Eukaryotic genome discovery: Scalable and automated retrieval of eukaryotic metagenome assembled genomes (MAGs) from a global-scale dataset

Harriet Alexander, Woods Hole Oceanographic Institution, Biology, Woods Hole, United States and Sarah K Hu, Woods Hole Oceanographic Institution, Marine Chemistry and Geochemistry, Woods Hole, MA, United States
Abstract:
Protists, or eukaryotic microbes, are key players in marine ecosystems, encompassing primary producers, mixotrophs, and heterotrophs. Similar to their prokaryotic microbial counterparts, many protists have evaded cultivation, making the direct study of their biology in the lab challenging. Molecular and genomic approaches, particularly those applied to whole, mixed communities (e.g. metagenomics, metatranscriptomics), have shed light on the ecological roles, evolutionary histories, and physiological capabilities of these organisms. We developed a scalable and reproducible pipeline to facilitate the retrieval, taxonomic assignment, and annotation of eukaryotic metagenome assembled genomes (MAGs) from mixed community metagenomes. We applied this pipeline to metagenomic data from the Tara expedition protist-size fractions (0.8–2000 μm; encompassing more than 20Tb of raw sequence data). This analysis has yielded over 10,000 candidate MAGs, more than 100 of which were identified as high quality eukaryotic MAGs (with more than 50% of putative single copy eukaryotic core genes present within the eukaryotic MAG). Notably, the eukaryotic MAGs recovered in this study were distinct from cultured reference data, with less than 10% of eukaryotic MAGs having an average protein identity >70% to available references.
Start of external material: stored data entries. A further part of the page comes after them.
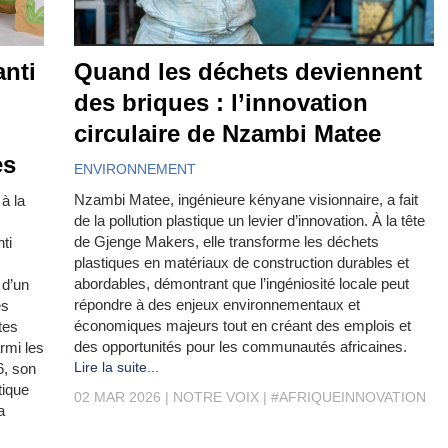
nti
Quand les déchets deviennent
des briques : l’innovation
circulaire de Nzambi Matee
es
ENVIRONNEMENT
Nzambi Matee, ingénieure kényane visionnaire, a fait
à la
de la pollution plastique un levier d’innovation. À la tête
de Gjenge Makers, elle transforme les déchets
ti
plastiques en matériaux de construction durables et
abordables, démontrant que l’ingéniosité locale peut
 d’un
répondre à des enjeux environnementaux et
es
économiques majeurs tout en créant des emplois et
tes
des opportunités pour les communautés africaines.
rmi les
Lire la suite...
6, son
tique
02 MAR 2026
NOTRE VOIX
#AFRIQUEINNOVATION
a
This finding highlights the computational and informatic limitations placed upon the study of eukaryotic microbes relative to their prokaryotic counterparts and the need for better environmentally-relevant eukaryotic genetic references (e.g. SAGs, genomes, or transcriptomes). Currently, we are leveraging these eukaryotic MAGs to derive insights into population-level variability and biogeography of keystone marine protists across the global ocean. Accessible and scalable computational tools, such as the one described here, are likely to accelerate the identification of meaningful genetic signatures from large datasets and may facilitate the integration of these data with biogeochemical modelling efforts.